The thought of going on stress leave has popped into my head for the first time in my life. Its seductive voice keeps telling me how amazing life could be without work: I could sleep in every day, have a long, lazy coffee morning, do yoga, and then go into my SheShed to write. I could visit my friends at the coast, see my grandson, take Lily for hikes, go for a few more kayak adventures, binge-watch Dexter with Rich every day until midnight, cook again. I could decorate for fall, mop my floors, play with the puppy for hours every day instead of minutes, meditate. No more Covid-talk, or rants about vaccines, or working short-staffed all the time. I could just walk away whenever someone started unloading their opinion on me, instead of having to listen to it because it's frowned upon at work to tell others to shut the fuck up.

I've never wanted a life where I just work, eat, sleep, repeat, yet here we are. 

But then this morning I slept until 08:30. I had a shower and put on my happiest red dress. I'm alone in the staff house this weekend, so I opened the patio doors and sat down at the kitchen table for my first cup of coffee. It was a gorgeous day with a bright blue sky, the sun shining, and absolutely no smoke in the air. And just as I was taking my first sip, a butterfly flew into the kitchen. It made me so happy, I laughed out loud. I watched it for a while and then helped it find its way back out. I took my coffee and sat outside in the sun, breathing in the lovely fresh, slowly warming air. It was blissful and quiet, and I could feel my stack of spoons slowly replenishing inside of me.

I started writing this post, and the familiar act of my fingers tapping away on the keys gave me another few spoons. Halfway through, the hospital called and I spent an enjoyable hour with my co-workers and patients.  

Because here's the thing: I love my job. I hate the politics and the current controversy about the c-word and the v-word, and how polarising the pandemic has become. I hate how it has divided us into two camps, and how it seems impossible to bridge the divide, because each camp is convinced that they are right.
I guess the only solution is time, to watch how things are unfolding, and it's probably gonna get worse before it gets better. 

My burnout is an accumulation of all of the above, but it's also the result of my own poor judgment. Because I've burnt myself out before working in healthcare, before Covid, and long before any of us knew that we 'd have to choose one of two sides. 

I'm terrible at work-life-balance. Despite having gotten much better at saying no, I still overestimate my abilities all the damn time. I have an especially terrible habit of believing that future-me is some kind of superwoman. Ask me today to work 38 shifts next August, and I'll cheerfully say "sure, no problem!"
When I get emails inquiring to pick up extra shifts on Saturdays over the next few months, I have to restrain my stupid fingers to type back "I'm in!"

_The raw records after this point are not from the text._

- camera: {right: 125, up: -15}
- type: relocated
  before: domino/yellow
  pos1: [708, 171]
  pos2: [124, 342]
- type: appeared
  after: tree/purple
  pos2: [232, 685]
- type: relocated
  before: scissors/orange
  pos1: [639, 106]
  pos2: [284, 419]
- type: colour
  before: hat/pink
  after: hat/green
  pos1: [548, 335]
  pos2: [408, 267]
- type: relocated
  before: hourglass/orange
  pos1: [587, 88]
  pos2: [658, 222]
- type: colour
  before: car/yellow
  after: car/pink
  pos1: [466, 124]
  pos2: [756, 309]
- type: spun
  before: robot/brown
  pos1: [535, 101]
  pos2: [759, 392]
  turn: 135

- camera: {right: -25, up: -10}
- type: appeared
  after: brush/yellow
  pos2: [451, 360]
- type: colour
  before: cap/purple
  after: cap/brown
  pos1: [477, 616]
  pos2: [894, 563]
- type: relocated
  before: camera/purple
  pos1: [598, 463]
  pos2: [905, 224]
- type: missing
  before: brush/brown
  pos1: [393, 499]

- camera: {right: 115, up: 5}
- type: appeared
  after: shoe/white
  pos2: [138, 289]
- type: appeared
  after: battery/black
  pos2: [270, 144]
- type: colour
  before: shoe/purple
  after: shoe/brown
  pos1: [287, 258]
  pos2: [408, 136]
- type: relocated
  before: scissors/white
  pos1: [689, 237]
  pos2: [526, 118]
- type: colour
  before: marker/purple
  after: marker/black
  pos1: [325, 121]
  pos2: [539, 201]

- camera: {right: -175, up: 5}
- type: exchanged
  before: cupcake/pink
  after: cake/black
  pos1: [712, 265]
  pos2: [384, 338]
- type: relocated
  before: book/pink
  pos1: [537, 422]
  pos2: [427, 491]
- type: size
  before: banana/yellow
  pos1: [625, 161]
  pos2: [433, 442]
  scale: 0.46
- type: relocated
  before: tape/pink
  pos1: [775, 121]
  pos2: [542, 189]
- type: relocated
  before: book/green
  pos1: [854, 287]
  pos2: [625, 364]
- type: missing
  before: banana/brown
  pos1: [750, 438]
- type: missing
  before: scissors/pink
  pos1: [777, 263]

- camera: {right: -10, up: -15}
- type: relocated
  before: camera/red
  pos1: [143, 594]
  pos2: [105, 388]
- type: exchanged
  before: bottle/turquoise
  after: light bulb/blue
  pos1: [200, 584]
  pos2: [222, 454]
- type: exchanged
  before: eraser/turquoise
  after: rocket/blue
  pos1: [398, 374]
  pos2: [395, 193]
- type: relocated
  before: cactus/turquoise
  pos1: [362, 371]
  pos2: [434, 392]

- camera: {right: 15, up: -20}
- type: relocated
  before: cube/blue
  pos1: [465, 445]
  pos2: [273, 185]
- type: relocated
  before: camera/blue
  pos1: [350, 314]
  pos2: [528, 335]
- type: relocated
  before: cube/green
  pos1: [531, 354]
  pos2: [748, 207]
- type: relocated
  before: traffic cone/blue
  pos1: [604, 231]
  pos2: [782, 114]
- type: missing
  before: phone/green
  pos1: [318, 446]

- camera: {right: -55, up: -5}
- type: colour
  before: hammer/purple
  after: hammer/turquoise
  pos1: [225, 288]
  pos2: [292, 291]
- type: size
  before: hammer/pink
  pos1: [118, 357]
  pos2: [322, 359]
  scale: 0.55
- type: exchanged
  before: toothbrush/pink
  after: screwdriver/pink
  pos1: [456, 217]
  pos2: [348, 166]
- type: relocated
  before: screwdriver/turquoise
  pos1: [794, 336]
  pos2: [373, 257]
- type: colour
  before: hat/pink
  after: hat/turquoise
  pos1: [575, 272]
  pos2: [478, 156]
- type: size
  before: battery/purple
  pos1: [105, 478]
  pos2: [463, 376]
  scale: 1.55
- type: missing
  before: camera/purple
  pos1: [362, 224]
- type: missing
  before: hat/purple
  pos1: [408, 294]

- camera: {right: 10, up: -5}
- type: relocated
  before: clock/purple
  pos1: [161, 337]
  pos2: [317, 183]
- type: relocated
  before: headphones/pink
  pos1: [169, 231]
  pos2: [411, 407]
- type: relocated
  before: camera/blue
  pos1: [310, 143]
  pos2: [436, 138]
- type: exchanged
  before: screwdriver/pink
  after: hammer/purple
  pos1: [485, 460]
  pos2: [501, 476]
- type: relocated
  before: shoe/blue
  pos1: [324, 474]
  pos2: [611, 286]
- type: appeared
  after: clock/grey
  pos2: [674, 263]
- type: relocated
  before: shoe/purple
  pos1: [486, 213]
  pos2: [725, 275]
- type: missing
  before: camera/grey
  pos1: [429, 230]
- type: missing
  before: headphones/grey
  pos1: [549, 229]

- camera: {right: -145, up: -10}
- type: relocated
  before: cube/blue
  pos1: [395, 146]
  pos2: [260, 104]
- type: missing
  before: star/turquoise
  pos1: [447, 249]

I have an idiotic faith that future-me will be better, faster and stronger. No idea why I keep clinging on to that idea, since I've disproved that theory roughly 50 times by now. It's the lesson I can't seem to learn, so it keeps coming back to kick me in the ass like an annoying boomerang.

However, the timing is promising. I'm 4 shifts away from an 11-day break. This is the time where we get offered next year's vacation relief, and right now I know that I'm no superwoman. Know your limits, play within it, right?

I might just get it right this time and do what they taught us in high school: just say no. 

Say no to too much work, and yes to LIFE. Future-me will thank me!